Фельдфебель, наконец, закрыл рот и, в свою очередь, начал краснеть. Краснел он долго, и от моей папиросы оставалась половина, когда он, наконец, взбугрил жилы на шее и заорал, приказывая офицерам остаться на месте, а остальным разойтись.
Нижние чины шуганули обратно в сараи и заняли там оборону, а мы продолжали курить и ждать, чего будет дальше. Я, честно говоря, предполагал, что Фельдфебель додумается выхватить револьвер, но он вдруг похлопал себя по галифе, и извлек пачку "Мемфиса". Теперь уже курили все, включая свиту.
Наконец, он скомандовал нам "Вольно. Разойдись", и мы не спеша двинулись назад, только несчастный штабс-капитан Дьяков стоял все на том же месте, не решаясь с него сдвинуться. Я решил также не отходить далеко — и не ошибся. Через минуту прозвучало грозное "Штабс-капитан!", и я предстал прямо перед его превосходительством.
Первую фразу я почти угадал. Фельдфебель обратился к штабс-капитану Дьякову, с горькой иронией спрашивая, как он мог воспитать таких офицеров.
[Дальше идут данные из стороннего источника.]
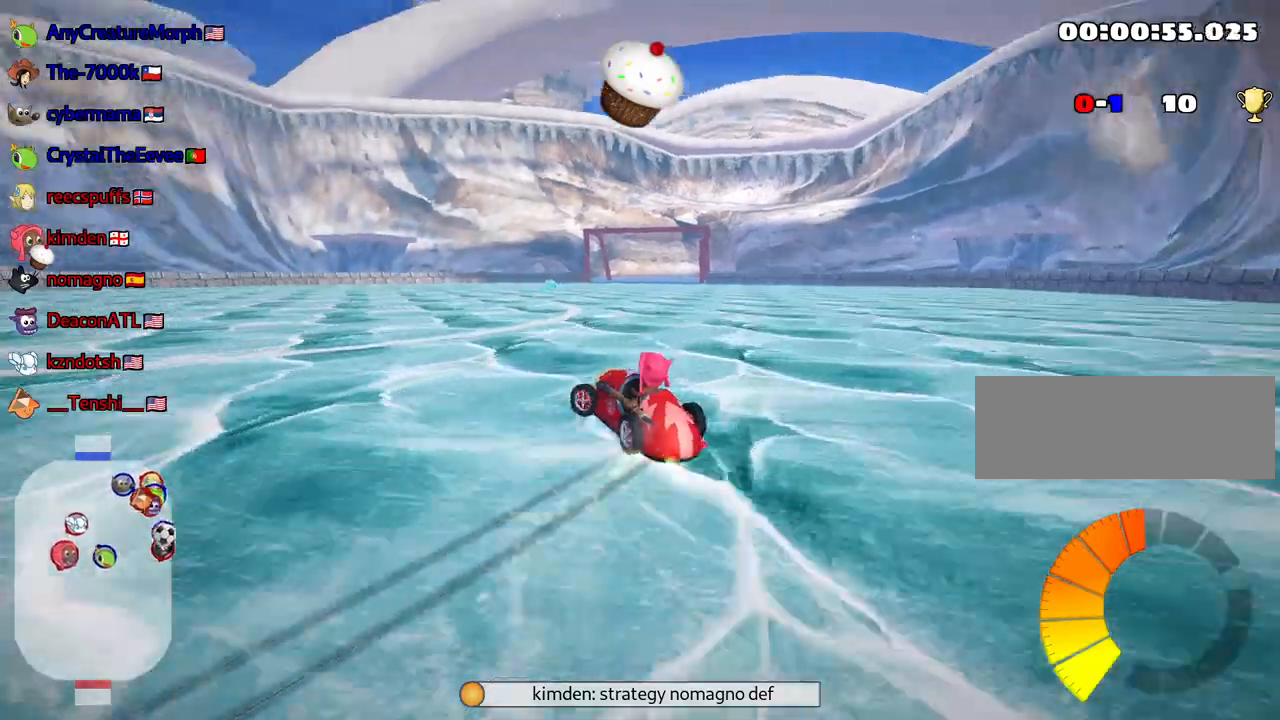
{"keys": ["skid", "up"], "events": [[200, "left", "up"]]}
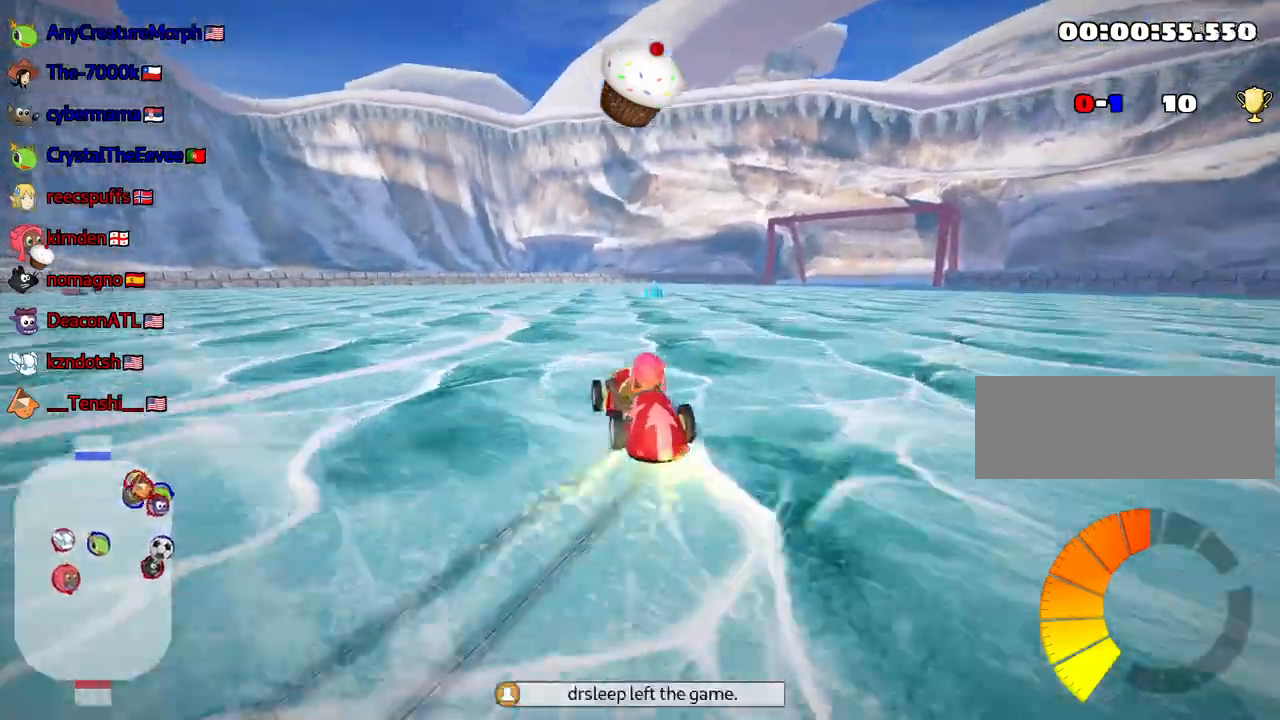
{"keys": ["skid", "up"], "events": []}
Мне было жалко штабс-капитана, и я, обратившись к Фельдфебелю по имени-отчеству, предложил переговорить тет-а-тет. Тот хотел было взреветь, но вгляделся и узнал меня.
В Ледяном походе мы оба командовали ротами, он — в чине полковника, а я — в тех же погонах штабс-капитана. Правда, в бою я видел его редко, особенно в те самые страшные дни под Екатеринодаром. Впрочем, я уже, кажется, упоминал об этом. Не знаю, может быть, я к нему несправедлив. В конце концов, его роту могли держать в резерве. Но невозможно забыть, как в последний день мы курили с генералом Марковым папиросы из его портсигара перед броском на красные пулеметы, как мы выносили полковника Неженцева, который только что смеялся, а теперь его голова бессильно болталась из стороны в сторону и прямо меж глаз чернела дырка. Не было тогда с нами Фельдфебеля! Не было!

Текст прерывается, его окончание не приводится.